WHAT THE TASK ASKS - Transcribe word for word the lines in the entries below, from the line containing "Nằm mơ thấy cái miệng: Có ẩn ý gì và" through the line containing "Mơ thấy cái mai có đáng lo? Giải nghĩa và".

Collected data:
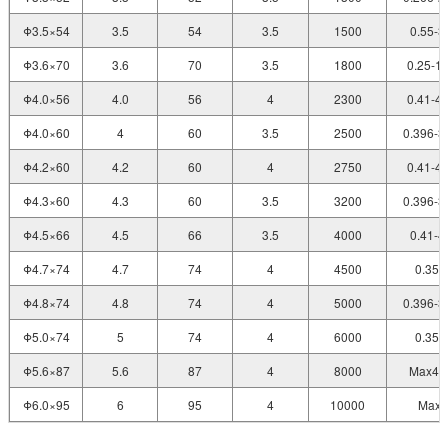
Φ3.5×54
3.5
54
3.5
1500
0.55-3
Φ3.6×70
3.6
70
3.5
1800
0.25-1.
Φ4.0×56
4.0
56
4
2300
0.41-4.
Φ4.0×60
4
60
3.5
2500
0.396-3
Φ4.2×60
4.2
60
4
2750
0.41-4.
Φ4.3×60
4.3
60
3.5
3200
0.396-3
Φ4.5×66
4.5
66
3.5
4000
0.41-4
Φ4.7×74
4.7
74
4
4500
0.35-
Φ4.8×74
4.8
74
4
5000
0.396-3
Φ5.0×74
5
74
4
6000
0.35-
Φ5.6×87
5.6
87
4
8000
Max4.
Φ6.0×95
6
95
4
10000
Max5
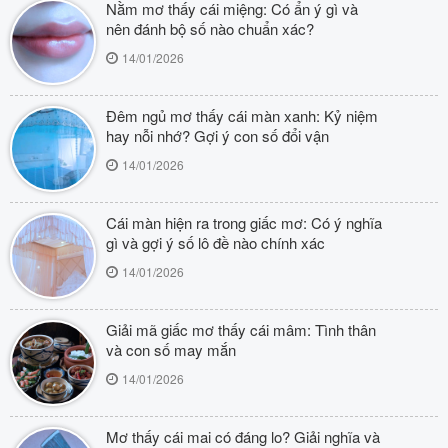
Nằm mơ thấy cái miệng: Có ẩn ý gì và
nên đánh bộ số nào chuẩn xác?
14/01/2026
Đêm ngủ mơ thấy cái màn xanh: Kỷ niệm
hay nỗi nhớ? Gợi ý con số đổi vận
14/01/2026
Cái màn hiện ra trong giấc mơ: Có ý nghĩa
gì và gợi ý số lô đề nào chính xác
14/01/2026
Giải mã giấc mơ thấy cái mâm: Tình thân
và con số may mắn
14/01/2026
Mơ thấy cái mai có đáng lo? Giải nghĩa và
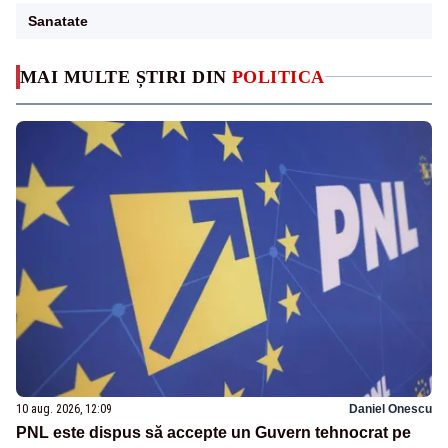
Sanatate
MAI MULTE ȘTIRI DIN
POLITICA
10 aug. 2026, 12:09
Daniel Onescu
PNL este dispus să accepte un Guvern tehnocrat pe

--

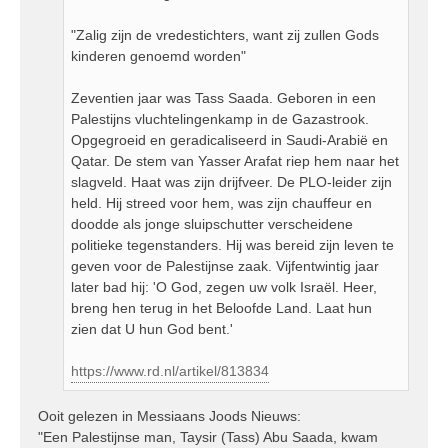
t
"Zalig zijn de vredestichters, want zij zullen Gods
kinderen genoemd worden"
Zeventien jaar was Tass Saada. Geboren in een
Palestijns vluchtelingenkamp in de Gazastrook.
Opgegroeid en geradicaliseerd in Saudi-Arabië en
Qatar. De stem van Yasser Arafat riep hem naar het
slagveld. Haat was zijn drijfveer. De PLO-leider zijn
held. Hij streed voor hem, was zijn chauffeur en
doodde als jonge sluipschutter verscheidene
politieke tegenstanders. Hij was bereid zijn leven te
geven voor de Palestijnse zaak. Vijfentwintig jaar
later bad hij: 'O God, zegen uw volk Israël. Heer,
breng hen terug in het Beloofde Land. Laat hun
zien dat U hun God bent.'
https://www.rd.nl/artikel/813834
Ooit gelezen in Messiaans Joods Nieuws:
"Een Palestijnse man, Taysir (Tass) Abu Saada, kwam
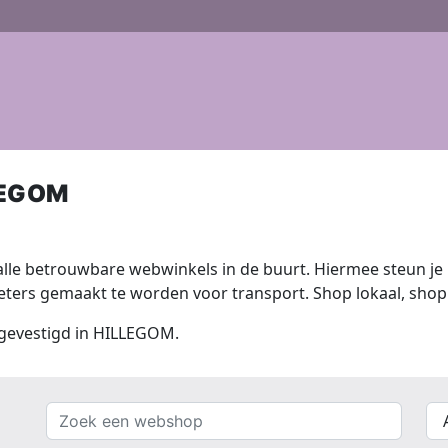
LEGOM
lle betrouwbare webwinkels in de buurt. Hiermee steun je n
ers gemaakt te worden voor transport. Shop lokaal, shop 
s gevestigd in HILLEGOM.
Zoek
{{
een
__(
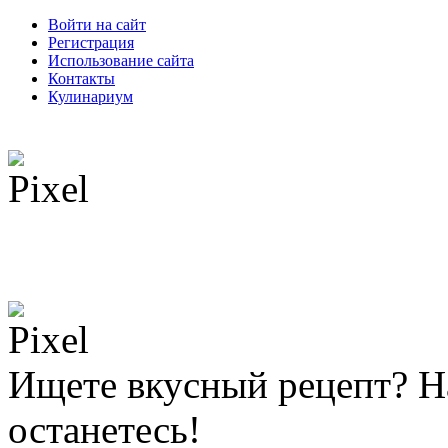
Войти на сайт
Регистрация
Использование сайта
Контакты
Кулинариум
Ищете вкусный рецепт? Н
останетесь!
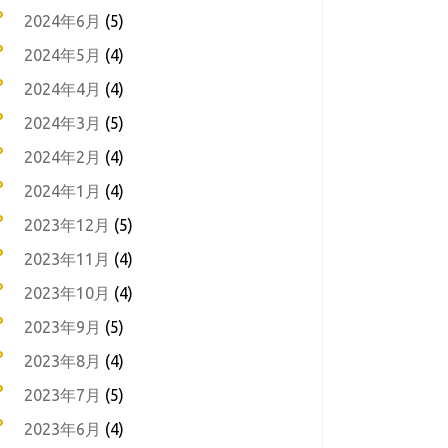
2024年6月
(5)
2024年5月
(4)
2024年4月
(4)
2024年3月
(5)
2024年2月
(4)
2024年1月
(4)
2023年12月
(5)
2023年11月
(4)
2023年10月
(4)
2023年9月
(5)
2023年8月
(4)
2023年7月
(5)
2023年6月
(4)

WRITTEN SOLUTION -
Nằm mơ thấy cái miệng: Có ẩn ý gì và
nên đánh bộ số nào chuẩn xác?
14/01/2026
Đêm ngủ mơ thấy cái màn xanh: Kỷ niệm
hay nỗi nhớ? Gợi ý con số đổi vận
14/01/2026
Cái màn hiện ra trong giấc mơ: Có ý nghĩa
gì và gợi ý số lô đề nào chính xác
14/01/2026
Giải mã giấc mơ thấy cái mâm: Tình thân
và con số may mắn
14/01/2026
Mơ thấy cái mai có đáng lo? Giải nghĩa và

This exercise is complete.